### Goal of the exercise
Pick each line containing the word "down" out of the data below.

** Opening Records supplied block **

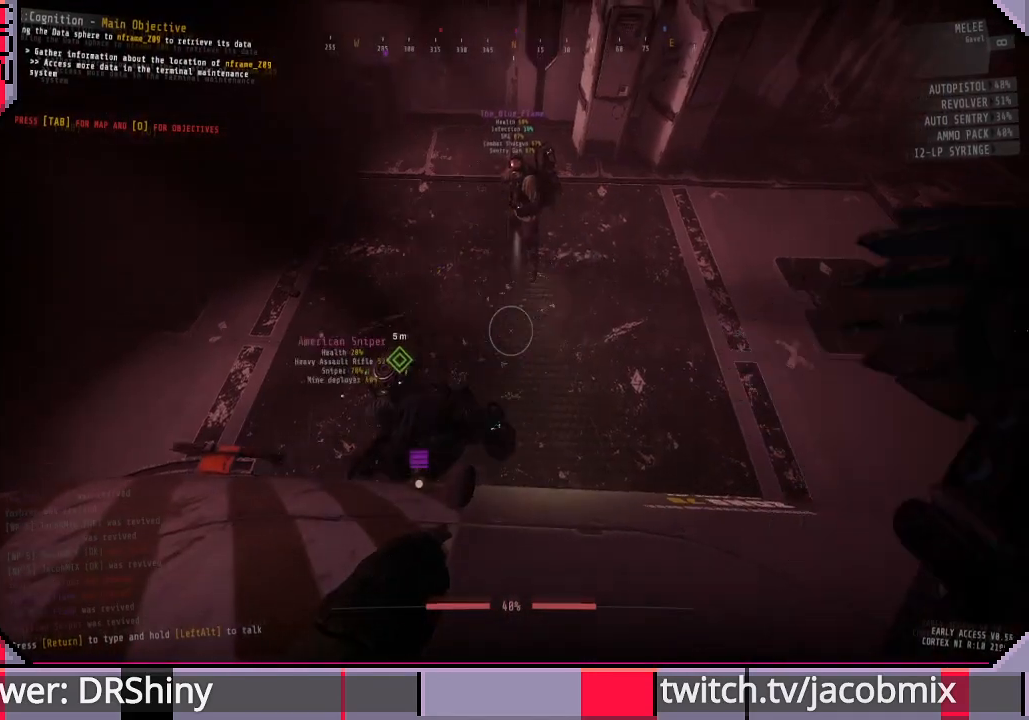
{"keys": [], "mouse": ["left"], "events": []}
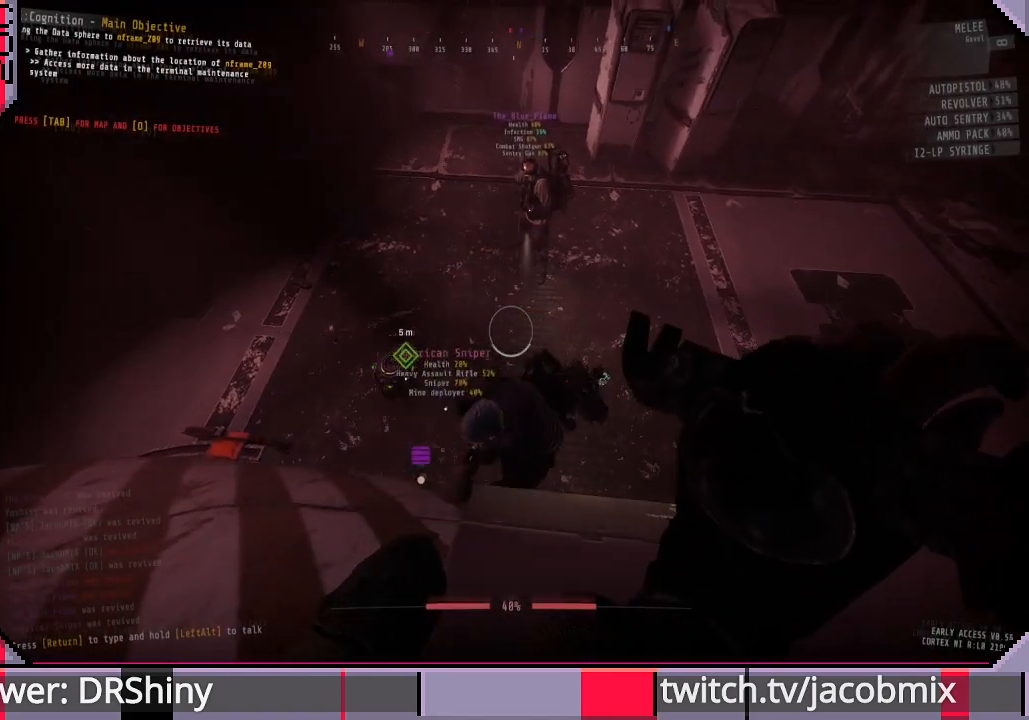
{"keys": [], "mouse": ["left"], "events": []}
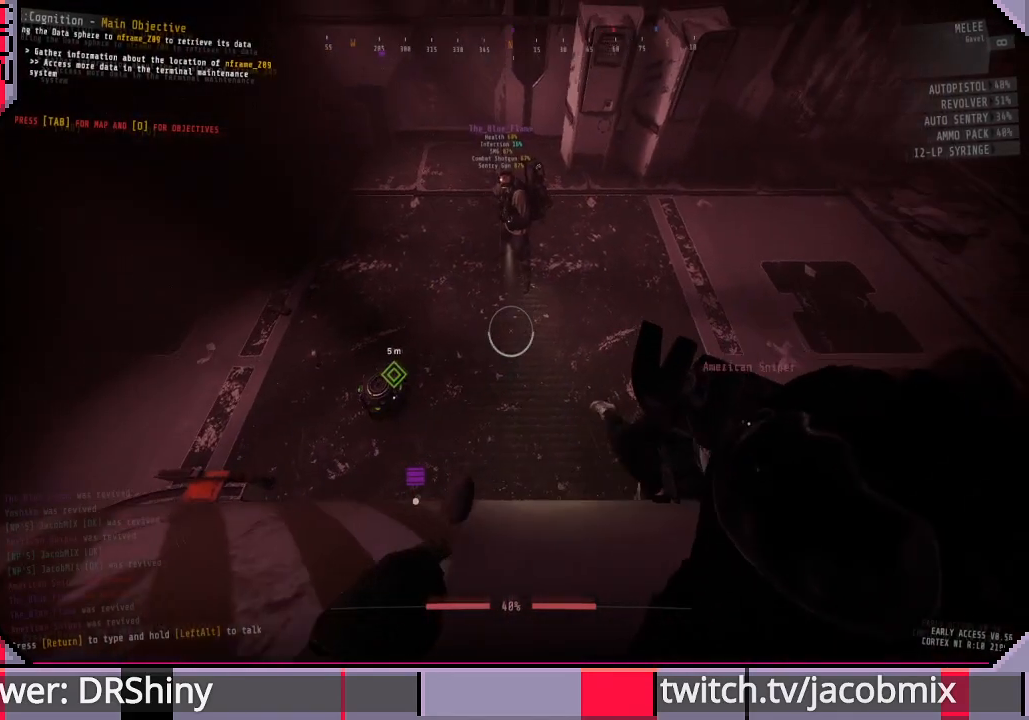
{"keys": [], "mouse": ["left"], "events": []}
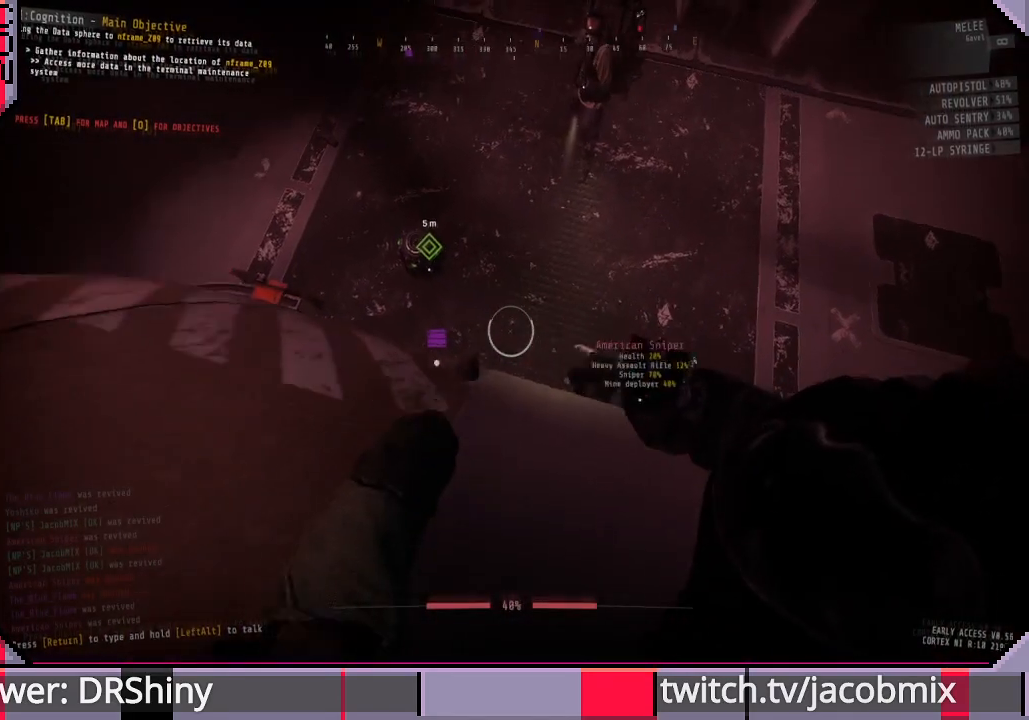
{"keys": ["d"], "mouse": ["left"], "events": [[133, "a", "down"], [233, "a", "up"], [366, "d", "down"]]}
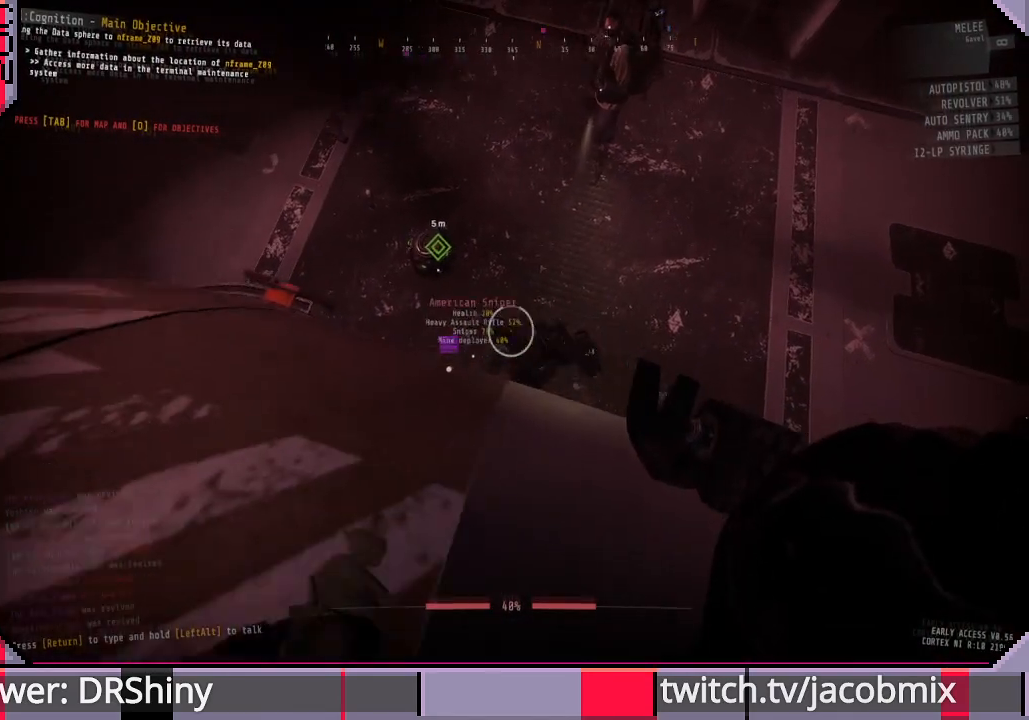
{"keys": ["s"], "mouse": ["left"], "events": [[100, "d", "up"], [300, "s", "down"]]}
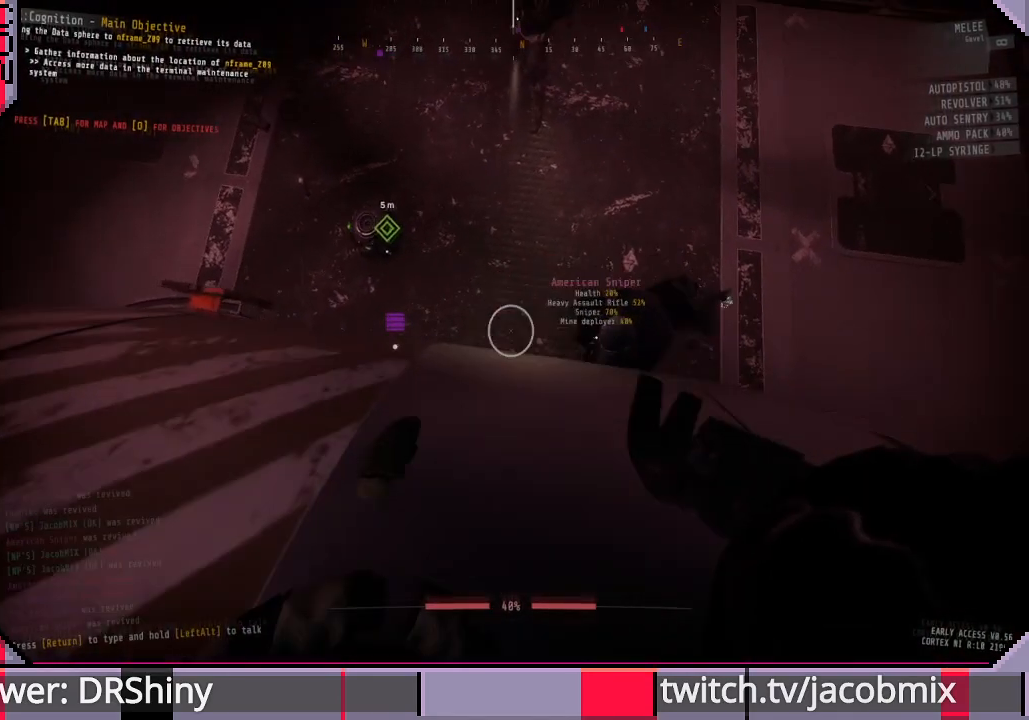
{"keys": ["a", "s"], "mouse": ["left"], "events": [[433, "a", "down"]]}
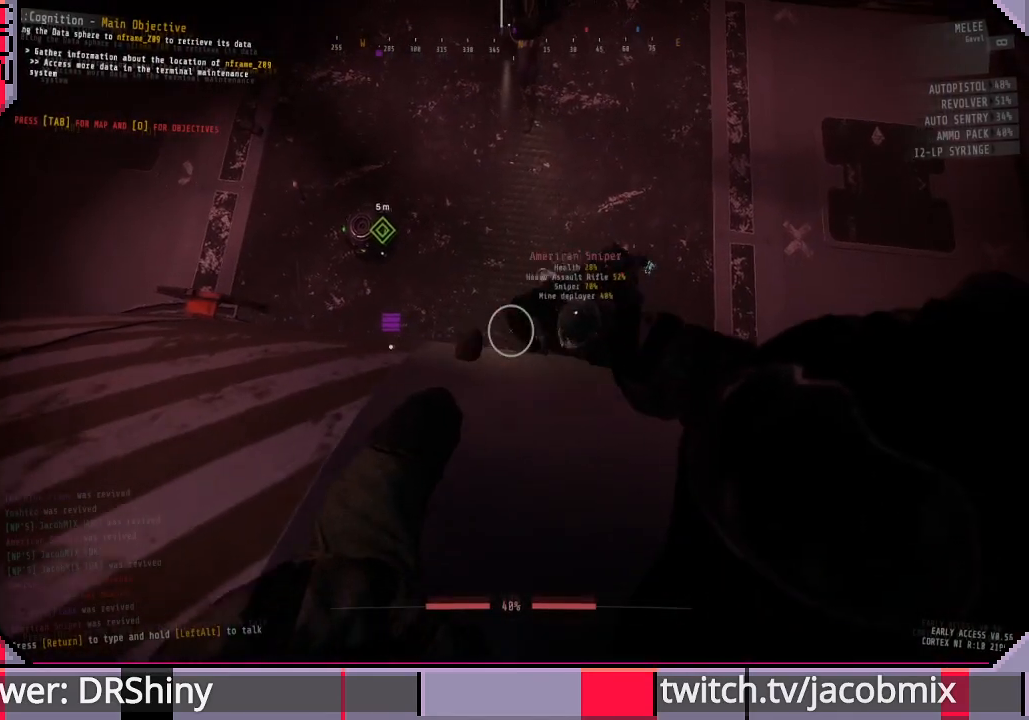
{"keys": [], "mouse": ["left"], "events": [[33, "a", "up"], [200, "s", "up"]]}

** Closing Records supplied block **

### Task solution
{"keys": ["d"], "mouse": ["left"], "events": [[133, "a", "down"], [233, "a", "up"], [366, "d", "down"]]}
{"keys": ["s"], "mouse": ["left"], "events": [[100, "d", "up"], [300, "s", "down"]]}
{"keys": ["a", "s"], "mouse": ["left"], "events": [[433, "a", "down"]]}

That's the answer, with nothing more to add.